His modest birth and training with a minor Lyon painter ill-prepared him for the sudden fame he would achieve at the Salon of 1755. The next two years, which he spent in Italy, proved invaluable however, and the decade following his return was the most productive of his career. His large scale genre paintings, which mimic the themes of Dutch painting of a century earlier, are nonetheless highly original in their approach, most notably for their moral conviction. Greuze's ambition to be accepted as a painter of elevated history subjects, possibly fueled by the adulation he had enjoyed with his early genre subjects, almost derailed his career. The judgment of his peers was probably right, however, and we may be grateful he returned to the subjects to which his talents were best suited. As his style matured, his touch softened and we see a gradual blurring of forms that becomes particularly apparent in his late portraits of the revolutionary and directoire periods. Despite changing taste, which made his earlier paintings increasingly unfashionable, he remained a leading figure in the art establishment, being invited to become a member of the revolutionary Salon juries, and widely mourned upon his death.
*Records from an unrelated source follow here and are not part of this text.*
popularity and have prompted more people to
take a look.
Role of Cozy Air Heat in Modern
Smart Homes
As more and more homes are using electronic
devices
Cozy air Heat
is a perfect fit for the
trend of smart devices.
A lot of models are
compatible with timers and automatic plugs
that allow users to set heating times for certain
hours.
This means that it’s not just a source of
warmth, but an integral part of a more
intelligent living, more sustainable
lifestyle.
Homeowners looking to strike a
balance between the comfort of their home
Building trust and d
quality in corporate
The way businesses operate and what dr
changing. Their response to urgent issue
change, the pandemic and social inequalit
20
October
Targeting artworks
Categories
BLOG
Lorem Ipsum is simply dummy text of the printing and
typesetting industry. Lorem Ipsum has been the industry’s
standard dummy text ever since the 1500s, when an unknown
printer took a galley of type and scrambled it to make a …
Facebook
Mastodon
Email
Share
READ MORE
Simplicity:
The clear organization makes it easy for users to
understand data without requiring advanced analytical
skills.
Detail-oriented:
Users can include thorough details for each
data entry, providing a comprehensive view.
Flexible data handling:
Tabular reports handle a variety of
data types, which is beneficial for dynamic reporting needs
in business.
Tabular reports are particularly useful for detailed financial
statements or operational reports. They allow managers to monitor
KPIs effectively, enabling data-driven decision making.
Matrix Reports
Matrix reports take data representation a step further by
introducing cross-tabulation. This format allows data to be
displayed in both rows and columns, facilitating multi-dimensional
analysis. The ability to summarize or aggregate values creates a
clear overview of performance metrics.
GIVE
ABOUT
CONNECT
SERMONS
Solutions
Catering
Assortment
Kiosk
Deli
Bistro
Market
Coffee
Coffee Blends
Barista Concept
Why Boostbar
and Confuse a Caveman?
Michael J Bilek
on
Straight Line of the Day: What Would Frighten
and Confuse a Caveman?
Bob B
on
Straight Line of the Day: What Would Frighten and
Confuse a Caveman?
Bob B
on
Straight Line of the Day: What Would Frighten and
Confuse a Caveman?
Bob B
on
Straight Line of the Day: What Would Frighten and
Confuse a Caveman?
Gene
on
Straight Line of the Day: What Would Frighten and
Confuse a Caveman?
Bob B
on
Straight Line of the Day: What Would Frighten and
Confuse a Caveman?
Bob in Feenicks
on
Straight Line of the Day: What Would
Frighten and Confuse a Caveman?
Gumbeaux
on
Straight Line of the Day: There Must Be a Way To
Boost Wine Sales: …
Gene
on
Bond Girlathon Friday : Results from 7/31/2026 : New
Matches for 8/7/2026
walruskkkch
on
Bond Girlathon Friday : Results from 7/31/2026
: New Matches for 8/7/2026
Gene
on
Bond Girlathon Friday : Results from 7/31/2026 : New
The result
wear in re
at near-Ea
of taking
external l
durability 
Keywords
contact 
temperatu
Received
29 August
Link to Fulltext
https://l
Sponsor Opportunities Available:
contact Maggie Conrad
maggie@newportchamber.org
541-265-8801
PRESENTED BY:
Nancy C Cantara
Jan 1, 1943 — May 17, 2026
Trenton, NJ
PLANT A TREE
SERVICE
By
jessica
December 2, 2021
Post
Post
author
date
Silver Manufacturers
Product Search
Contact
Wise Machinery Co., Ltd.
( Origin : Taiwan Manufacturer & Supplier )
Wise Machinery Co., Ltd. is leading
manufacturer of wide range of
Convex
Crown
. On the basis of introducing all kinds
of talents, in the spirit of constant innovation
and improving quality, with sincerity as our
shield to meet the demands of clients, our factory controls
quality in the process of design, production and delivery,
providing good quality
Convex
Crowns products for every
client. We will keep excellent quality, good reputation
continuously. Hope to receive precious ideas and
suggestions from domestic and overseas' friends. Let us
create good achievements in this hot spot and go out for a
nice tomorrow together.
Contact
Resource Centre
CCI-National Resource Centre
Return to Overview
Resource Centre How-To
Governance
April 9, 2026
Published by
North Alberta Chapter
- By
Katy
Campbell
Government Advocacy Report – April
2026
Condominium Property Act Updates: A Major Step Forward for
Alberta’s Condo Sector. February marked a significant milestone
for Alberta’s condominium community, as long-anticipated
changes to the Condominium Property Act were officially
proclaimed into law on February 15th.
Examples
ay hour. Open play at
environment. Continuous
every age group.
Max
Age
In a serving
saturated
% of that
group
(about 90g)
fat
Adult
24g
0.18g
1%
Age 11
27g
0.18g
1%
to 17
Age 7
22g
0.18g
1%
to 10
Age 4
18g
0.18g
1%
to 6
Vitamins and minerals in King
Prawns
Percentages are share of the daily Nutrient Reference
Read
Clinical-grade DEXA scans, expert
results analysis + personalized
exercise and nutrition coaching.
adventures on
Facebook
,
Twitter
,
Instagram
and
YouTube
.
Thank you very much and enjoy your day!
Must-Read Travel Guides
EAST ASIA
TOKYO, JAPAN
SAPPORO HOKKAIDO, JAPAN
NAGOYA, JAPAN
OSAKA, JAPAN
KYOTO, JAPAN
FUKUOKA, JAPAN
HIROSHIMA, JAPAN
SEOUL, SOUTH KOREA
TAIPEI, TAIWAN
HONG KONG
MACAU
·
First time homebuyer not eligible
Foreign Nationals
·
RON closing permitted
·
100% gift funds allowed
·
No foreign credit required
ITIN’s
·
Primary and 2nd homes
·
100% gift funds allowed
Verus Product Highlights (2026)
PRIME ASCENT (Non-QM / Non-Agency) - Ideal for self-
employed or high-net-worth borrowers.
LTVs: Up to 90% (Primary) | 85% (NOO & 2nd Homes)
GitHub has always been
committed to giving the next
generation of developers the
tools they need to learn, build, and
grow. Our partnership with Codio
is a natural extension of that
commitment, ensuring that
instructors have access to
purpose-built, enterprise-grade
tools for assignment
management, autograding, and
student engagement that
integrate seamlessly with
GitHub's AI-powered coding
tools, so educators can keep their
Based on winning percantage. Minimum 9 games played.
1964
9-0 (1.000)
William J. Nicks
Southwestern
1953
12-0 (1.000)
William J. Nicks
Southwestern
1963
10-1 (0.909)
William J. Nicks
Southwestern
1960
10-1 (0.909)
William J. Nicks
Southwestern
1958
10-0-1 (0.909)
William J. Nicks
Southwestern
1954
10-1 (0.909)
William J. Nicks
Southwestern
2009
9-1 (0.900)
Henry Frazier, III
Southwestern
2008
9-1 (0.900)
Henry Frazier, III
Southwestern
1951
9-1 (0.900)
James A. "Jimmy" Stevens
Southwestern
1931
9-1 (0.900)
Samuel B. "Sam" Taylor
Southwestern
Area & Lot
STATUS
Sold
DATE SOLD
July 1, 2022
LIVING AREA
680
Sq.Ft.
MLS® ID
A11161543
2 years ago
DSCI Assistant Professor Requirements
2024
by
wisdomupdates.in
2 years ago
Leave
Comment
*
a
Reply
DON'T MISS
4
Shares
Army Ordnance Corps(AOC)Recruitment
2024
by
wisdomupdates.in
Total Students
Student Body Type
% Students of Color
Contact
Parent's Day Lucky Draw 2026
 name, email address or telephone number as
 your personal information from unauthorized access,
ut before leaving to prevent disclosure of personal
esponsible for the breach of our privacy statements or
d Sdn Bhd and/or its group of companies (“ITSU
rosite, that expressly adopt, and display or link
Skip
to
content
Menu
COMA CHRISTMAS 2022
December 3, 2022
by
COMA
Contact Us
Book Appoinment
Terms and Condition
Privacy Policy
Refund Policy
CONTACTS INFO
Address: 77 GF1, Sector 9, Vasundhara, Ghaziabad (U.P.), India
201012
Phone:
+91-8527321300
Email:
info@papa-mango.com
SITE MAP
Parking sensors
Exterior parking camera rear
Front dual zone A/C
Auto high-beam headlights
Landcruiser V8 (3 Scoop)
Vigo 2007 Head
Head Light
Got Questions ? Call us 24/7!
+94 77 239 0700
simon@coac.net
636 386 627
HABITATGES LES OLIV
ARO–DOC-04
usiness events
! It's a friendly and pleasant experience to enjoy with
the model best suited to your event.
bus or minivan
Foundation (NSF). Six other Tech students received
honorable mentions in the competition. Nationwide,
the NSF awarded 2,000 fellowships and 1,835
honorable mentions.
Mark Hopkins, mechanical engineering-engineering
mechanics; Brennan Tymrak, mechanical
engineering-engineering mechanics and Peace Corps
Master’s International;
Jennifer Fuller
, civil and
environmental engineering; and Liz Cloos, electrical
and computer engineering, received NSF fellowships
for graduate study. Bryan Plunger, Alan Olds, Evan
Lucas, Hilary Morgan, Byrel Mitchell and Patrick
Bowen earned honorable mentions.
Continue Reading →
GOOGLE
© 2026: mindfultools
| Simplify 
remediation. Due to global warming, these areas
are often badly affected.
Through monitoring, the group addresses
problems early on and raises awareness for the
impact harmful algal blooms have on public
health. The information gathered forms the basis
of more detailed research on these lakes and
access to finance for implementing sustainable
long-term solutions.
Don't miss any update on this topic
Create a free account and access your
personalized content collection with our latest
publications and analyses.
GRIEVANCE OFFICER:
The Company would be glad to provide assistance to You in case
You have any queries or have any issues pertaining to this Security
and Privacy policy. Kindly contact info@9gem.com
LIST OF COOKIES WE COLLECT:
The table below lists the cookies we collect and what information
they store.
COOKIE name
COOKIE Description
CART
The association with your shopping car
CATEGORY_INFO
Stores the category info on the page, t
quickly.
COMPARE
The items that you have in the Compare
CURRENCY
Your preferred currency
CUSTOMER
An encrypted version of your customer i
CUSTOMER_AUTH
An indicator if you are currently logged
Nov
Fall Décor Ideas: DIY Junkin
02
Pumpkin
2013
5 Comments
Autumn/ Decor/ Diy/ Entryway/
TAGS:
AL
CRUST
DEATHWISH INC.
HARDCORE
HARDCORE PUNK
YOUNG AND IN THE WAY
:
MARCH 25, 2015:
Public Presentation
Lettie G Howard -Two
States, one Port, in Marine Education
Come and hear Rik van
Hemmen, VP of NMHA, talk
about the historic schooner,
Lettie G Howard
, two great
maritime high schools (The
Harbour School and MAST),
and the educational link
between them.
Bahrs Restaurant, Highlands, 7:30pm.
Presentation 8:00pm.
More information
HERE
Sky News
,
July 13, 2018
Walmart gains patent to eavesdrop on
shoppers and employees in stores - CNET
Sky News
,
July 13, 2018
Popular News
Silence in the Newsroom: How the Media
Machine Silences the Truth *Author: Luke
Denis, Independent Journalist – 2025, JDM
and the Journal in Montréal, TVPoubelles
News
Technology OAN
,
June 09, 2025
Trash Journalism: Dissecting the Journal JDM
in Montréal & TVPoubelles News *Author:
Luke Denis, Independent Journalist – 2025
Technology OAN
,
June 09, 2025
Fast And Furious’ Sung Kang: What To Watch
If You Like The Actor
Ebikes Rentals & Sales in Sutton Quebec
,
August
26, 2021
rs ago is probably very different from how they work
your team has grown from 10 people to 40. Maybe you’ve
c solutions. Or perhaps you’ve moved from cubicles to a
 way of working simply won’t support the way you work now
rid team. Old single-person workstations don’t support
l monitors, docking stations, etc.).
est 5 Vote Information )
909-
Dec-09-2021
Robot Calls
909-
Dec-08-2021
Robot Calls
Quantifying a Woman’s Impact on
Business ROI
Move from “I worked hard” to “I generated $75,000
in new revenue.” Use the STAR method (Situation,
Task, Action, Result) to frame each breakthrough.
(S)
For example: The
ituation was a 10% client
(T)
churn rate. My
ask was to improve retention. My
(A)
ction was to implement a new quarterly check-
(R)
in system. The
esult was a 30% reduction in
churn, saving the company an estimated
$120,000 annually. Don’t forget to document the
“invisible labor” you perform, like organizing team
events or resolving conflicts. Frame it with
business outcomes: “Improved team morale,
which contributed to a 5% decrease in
The oval format of this portrait was a frequent choice by Greuze when painting half length figures; attention could be concentrated on the face and hands (if included) and it served to compliment the curves of the human figure. Although Edgar Munhall has dated this portrait to the late 1750s, immediately upon his return from Italy, this writer considers that the evidence of the style of the molding on her dressing-table mirror might place it in the mid-1760s. Nonetheless, it is more or less contemporaneous with some of his greatest portraits, the Mme Gougenot (New Orleans, Museum of Art) of 1757, Mlle Barberie de Courteilles (Brunswick, Herzog Ulrich Museum) of 1759 and the Monsieur Babuti (Paris, David-Weill Collection) of 1761. In the lustrous whites of her dress, with their complex folds, the artist has displayed his extraordinary skill at giving texture and substance to white silk, a facility that he demonstrates not only in his female portraits but in pictures such as the famous Cruche Casse (Paris, Louvre) and figures of women representing the various virtues (often modeled, most unsuitably, by his notoriously promiscuous wife).

Here, this elegant Society matron is seated at her dressing table, completing her toilette. Although her hair is powdered and her cheeks rouged, her dress, still unlaced, must perforce be held up to preserve her modesty, the profusion of silken pink and white ribbons being more decorative than utilitarian. On the table, covered with a white cloth, is a small pot of rouge beside a pink and white pin cushion. Around her shoulders a fichu is loosely placed and, on her right wrist, she wears a painted cameo held by seven rows of seed pearls whose hard surface is contrasted by the warm flesh tones of her arms. The chair on which she is seated is an elegant fauteuil of the 1750s, but the more austere lines and acanthus leaf molding of the mirror on her dressing-table seems to be of slightly later date. Of Mme de Courcelles herself we know nothing; although an ancient family, its members at this date seem not to have held any positions of importance in the civil or military service of the Crown. A portrait of her daughter, of similar dimensions, was once attributed to Greuze but is more probably the work of Francois-Hubert Drouais; this same daughter inherited her mother's portrait which, during the nineteenth century, hung in the romantic chateau of Chenonceaux.